The Kyrgyz Republic was not able to adduce direct evidence to support either corruption allegation. 

Penwell argued that the standard of proof for making out corruption allegations required clear and convincing evidence, which had not been provided.  However, the Kyrgyz Republic argued in favour of a less stringent standard based on red flags, which it defined as “potential forms of circumstantial evidence that once established can lead to a shifting of the burden of proof, requiring the rebuttal of allegations by evidence to the contrary, failing which certain inferences and conclusions might be drawn.” 

The Kyrgyz Republic pointed to a growing number of investment treaty awards in recent years which have relied on red flags to dispose of cases, including Metal-Tech v Uzbekistan, Libananco v Turkey and Union Fenosa v Egypt.  The Tribunal agreed with the red flags approach taken in these awards, concluding that the majority view in recent practice accepts circumstantial evidence as sufficient to discharge a party's burden of proof in respect of corruption allegations.  Whilst the Tribunal emphasised both that (i) the red flags must be “sufficiently clear and convincing” and (ii) the facts underpinning these red flags must be convincingly proven, in the Tribunal's view the absence of direct evidence should not necessarily preclude a finding of corruption where the red flags are compelling and unexplained.


The award in Penwell marks a further step in the increasing trend of Tribunals to accept red flags as satisfying the standard of proof for corruption allegations, where those red flags are linked to the event in dispute. 

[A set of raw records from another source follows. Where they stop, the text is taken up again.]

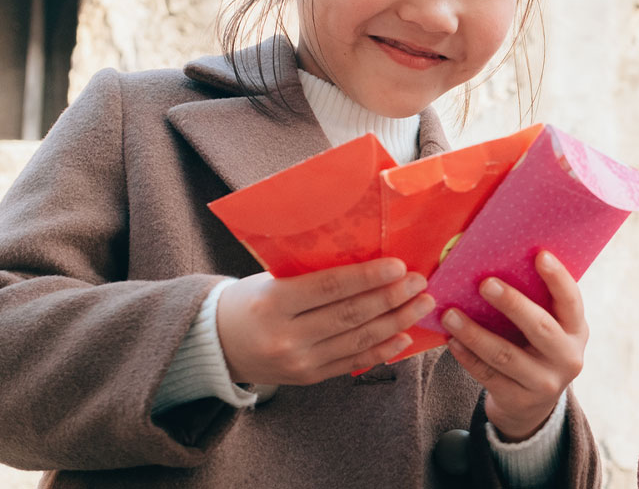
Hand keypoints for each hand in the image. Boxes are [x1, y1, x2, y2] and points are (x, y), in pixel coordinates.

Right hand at [216, 258, 434, 385]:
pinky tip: (404, 335)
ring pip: (357, 341)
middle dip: (391, 298)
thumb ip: (312, 275)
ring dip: (396, 322)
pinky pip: (352, 363)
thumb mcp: (272, 280)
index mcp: (273, 302)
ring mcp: (299, 362)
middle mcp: (286, 337)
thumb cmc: (250, 300)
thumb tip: (368, 260)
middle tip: (420, 283)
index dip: (368, 277)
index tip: (399, 266)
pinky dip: (382, 350)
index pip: (330, 287)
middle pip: (350, 316)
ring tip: (420, 305)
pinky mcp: (309, 378)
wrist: (217, 343)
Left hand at [442, 251, 587, 441]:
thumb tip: (500, 261)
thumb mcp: (550, 329)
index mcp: (577, 331)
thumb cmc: (536, 348)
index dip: (558, 278)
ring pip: (505, 355)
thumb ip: (538, 303)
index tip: (539, 254)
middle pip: (540, 328)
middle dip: (512, 303)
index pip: (572, 301)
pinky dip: (467, 356)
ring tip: (450, 314)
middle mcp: (567, 358)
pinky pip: (488, 375)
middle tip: (484, 283)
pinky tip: (451, 341)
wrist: (532, 405)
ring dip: (474, 332)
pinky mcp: (518, 400)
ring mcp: (544, 383)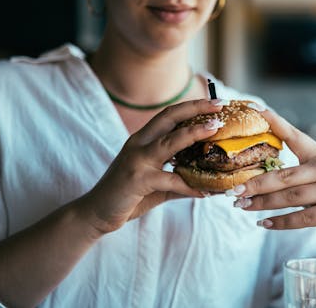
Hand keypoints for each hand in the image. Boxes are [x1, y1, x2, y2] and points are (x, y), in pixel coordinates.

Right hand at [81, 99, 223, 235]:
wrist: (97, 212)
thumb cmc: (128, 195)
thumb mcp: (157, 184)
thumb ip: (179, 179)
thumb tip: (208, 184)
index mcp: (143, 140)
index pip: (169, 115)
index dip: (191, 107)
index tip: (214, 103)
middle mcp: (139, 144)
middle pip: (169, 117)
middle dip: (195, 108)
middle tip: (218, 105)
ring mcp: (136, 160)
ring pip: (169, 141)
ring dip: (194, 134)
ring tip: (215, 129)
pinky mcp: (137, 179)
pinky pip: (169, 179)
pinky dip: (189, 185)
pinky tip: (205, 191)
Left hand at [230, 109, 315, 256]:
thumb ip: (296, 170)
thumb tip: (256, 175)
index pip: (295, 135)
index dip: (275, 121)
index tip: (256, 108)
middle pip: (284, 175)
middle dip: (255, 184)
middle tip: (233, 190)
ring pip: (289, 197)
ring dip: (262, 203)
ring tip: (242, 206)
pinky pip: (301, 218)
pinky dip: (280, 222)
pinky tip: (263, 223)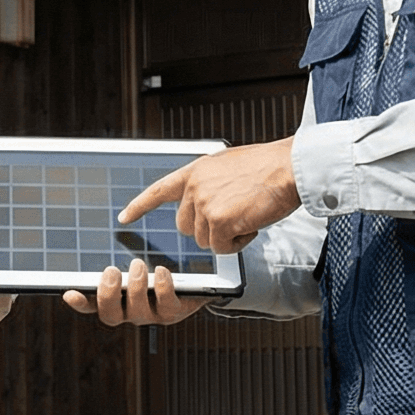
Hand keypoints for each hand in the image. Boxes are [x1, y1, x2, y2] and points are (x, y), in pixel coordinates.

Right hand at [63, 258, 204, 324]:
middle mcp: (129, 313)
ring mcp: (151, 315)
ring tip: (138, 264)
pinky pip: (166, 305)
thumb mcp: (131, 266)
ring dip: (136, 287)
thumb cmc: (153, 272)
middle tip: (111, 271)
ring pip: (137, 311)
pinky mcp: (173, 312)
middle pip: (111, 316)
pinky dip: (163, 287)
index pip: (92, 307)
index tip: (70, 292)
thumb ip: (116, 262)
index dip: (81, 303)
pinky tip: (161, 271)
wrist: (190, 285)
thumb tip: (105, 236)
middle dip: (109, 295)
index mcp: (116, 302)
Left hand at [120, 139, 299, 253]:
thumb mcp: (227, 166)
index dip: (140, 206)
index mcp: (195, 171)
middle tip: (234, 215)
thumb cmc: (268, 167)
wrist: (290, 167)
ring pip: (204, 240)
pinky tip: (251, 225)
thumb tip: (205, 203)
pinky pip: (221, 248)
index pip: (159, 190)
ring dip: (226, 236)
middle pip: (186, 227)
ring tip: (247, 215)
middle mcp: (195, 187)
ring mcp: (205, 204)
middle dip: (208, 228)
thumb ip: (209, 183)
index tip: (124, 218)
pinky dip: (237, 243)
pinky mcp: (219, 222)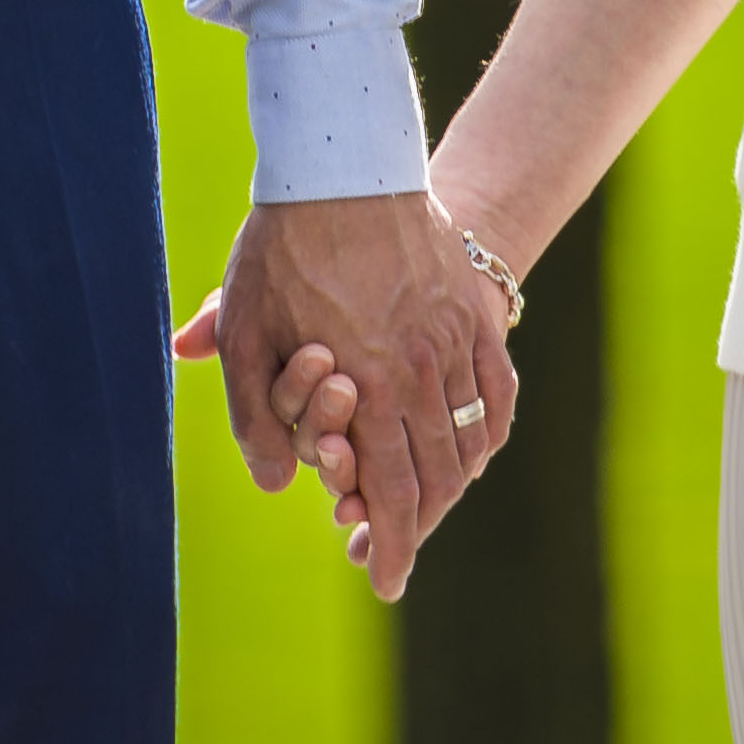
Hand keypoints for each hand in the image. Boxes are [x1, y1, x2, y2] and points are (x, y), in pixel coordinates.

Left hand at [168, 192, 510, 602]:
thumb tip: (276, 484)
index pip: (391, 490)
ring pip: (468, 443)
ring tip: (421, 511)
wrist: (346, 161)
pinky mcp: (476, 313)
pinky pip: (496, 396)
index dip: (391, 546)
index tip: (383, 581)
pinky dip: (486, 436)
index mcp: (368, 379)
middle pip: (435, 478)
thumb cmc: (284, 243)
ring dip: (448, 488)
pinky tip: (469, 455)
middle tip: (395, 554)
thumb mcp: (246, 324)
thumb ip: (252, 410)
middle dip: (416, 529)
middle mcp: (422, 369)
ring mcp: (457, 340)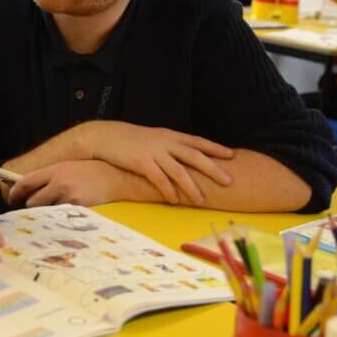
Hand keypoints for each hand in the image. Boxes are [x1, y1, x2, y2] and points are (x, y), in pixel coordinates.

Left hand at [7, 159, 145, 207]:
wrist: (118, 178)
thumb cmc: (94, 173)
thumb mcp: (71, 168)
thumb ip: (52, 177)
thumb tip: (32, 190)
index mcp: (57, 170)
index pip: (27, 181)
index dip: (15, 192)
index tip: (11, 198)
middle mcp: (60, 183)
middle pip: (33, 201)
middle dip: (31, 207)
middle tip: (34, 208)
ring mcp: (69, 198)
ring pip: (47, 212)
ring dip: (48, 213)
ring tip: (61, 207)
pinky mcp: (78, 209)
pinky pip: (61, 218)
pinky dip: (62, 218)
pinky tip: (72, 211)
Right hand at [83, 121, 233, 204]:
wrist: (105, 136)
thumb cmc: (130, 140)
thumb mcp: (154, 138)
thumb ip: (170, 146)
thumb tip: (186, 157)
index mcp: (170, 135)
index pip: (197, 141)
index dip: (215, 148)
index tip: (231, 154)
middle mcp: (165, 142)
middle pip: (194, 156)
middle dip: (212, 168)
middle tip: (228, 180)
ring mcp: (154, 152)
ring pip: (178, 171)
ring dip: (191, 187)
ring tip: (202, 201)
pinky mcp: (141, 163)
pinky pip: (158, 179)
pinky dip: (168, 190)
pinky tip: (175, 201)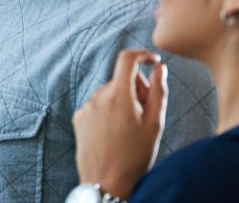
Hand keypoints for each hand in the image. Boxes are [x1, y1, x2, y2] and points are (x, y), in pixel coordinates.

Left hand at [72, 49, 168, 198]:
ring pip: (109, 93)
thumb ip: (158, 92)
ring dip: (122, 102)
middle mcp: (98, 97)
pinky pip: (97, 106)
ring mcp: (86, 107)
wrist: (107, 182)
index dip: (142, 55)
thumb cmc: (135, 156)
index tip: (153, 61)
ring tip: (129, 129)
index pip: (127, 59)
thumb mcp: (155, 124)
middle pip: (121, 80)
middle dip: (136, 89)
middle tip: (146, 114)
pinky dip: (108, 112)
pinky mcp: (78, 118)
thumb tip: (160, 68)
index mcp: (119, 96)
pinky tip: (114, 133)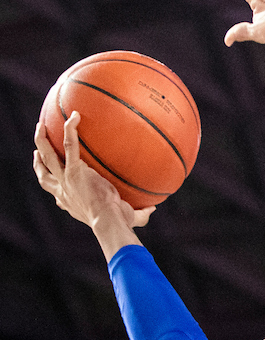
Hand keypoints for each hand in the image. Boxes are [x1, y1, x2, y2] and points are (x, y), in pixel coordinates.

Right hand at [34, 113, 154, 228]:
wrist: (109, 221)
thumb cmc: (118, 223)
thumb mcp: (127, 218)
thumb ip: (140, 213)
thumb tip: (153, 208)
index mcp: (69, 201)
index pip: (55, 191)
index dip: (51, 183)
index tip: (50, 176)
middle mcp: (63, 190)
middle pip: (44, 173)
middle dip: (38, 159)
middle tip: (38, 148)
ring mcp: (66, 178)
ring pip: (47, 155)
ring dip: (42, 139)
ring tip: (41, 126)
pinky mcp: (74, 170)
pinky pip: (69, 144)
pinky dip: (70, 129)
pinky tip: (75, 116)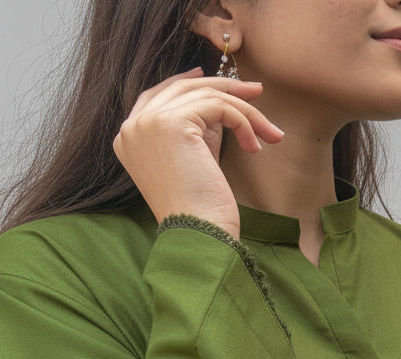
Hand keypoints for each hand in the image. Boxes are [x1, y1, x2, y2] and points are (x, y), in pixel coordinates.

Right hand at [113, 68, 284, 237]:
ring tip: (271, 133)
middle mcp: (132, 127)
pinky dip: (243, 122)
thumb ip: (197, 133)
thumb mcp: (194, 162)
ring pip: (205, 95)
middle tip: (256, 91)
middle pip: (181, 88)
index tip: (220, 83)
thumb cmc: (202, 210)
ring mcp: (147, 122)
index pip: (158, 96)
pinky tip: (255, 147)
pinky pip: (218, 106)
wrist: (199, 233)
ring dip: (245, 111)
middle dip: (223, 86)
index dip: (188, 83)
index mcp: (129, 139)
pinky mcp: (171, 123)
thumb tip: (220, 106)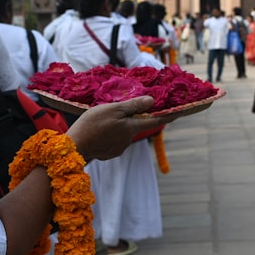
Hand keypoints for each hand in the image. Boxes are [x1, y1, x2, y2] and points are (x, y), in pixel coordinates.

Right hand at [67, 96, 181, 161]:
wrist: (75, 146)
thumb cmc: (93, 124)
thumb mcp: (113, 109)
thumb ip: (133, 106)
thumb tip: (152, 101)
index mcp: (132, 127)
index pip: (155, 120)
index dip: (167, 115)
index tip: (179, 112)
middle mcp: (129, 139)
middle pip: (135, 125)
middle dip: (131, 118)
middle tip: (117, 110)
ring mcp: (119, 148)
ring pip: (123, 133)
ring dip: (118, 126)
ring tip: (102, 121)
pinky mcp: (109, 153)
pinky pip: (113, 141)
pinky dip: (109, 135)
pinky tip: (98, 132)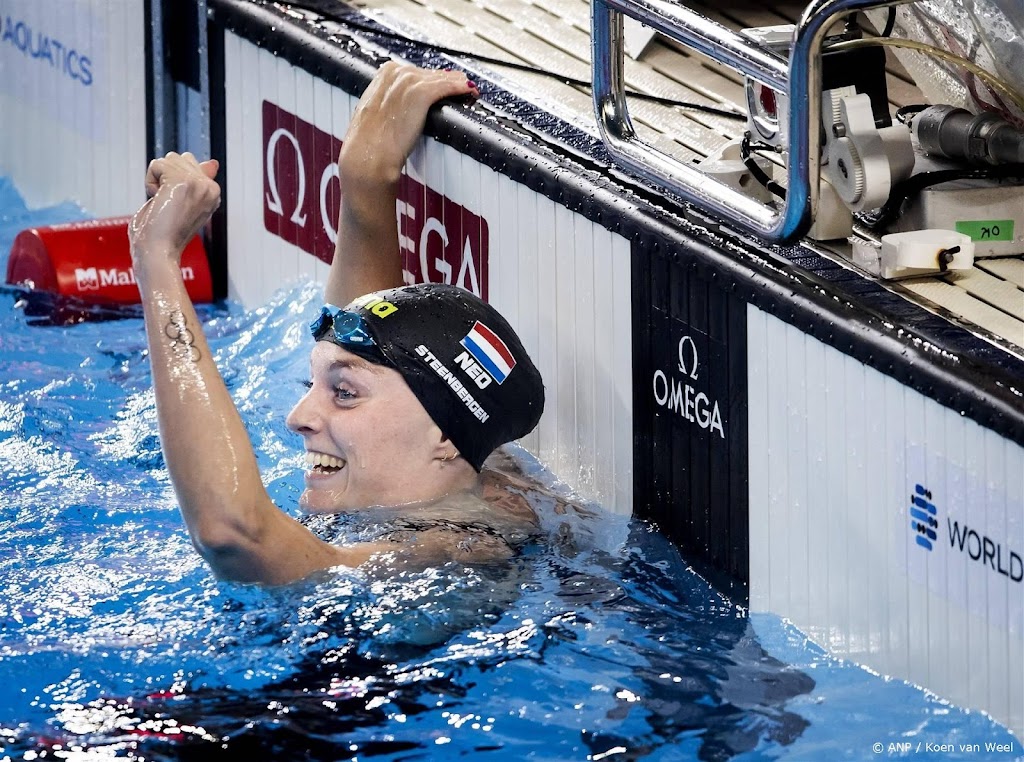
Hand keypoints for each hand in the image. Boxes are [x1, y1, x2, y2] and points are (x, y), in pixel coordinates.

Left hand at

Still, the red flags approach is not universally adopted, including by some national courts in the context of set aside and enforcement proceedings for commercial arbitration awards. For example, in 2016, Alexander Brothers Limited (ABL) obtained a €1.56 million award against two Alstom subsidiaries. In the arbitration, the tribunal had considered corruption allegations raised by Alstom, but concluded that Alstom had not proved corruption as a defence to non-payment.  

Alstom then attempted to have the award annulled in Switzerland, the seat of the arbitration, on the basis that the award was contrary to Swiss public policy.  The Swiss Federal Supreme Court refused to look behind the tribunal's analysis of the facts with respect to corruption, and Alstom's annulment application failed. 

However, in 2019, the Paris Court of Appeal quashed an order for enforcement of the award in France, finding that there were “serious, precise and consistent indicia” that the sums Alstom paid to ABL were used to bribe Chinese government officials, adopting a more expansive red flags approach than that adopted by the tribunal.  In October 2021, France’s Court de Cassation overturned the 2019 Paris Court of Appeal’s ruling, indicating that the lower court had distorted certain portions of the hearing transcripts.  

In the meantime, in June 2020, the Commercial Court in London also considered Alstom's bribery allegations in the context of a parallel enforcement application in the English courts.  The Commercial Court did not accept the red flags approach, commenting that the substance of the allegations was “entirely unspecific and based on suspicions and inferences” and that Alstom had not met the required standard of proof (as matter of Swiss applicable law). 

That notwithstanding, investors in riskier jurisdictions where corruption issues may be more prevalent should be alert to the possibility that any potential claims will be challenged on the grounds there are indicia of corruption.  Investors should therefore consider putting in place appropriate anti-corruption policies and procedures, and implementing them diligently.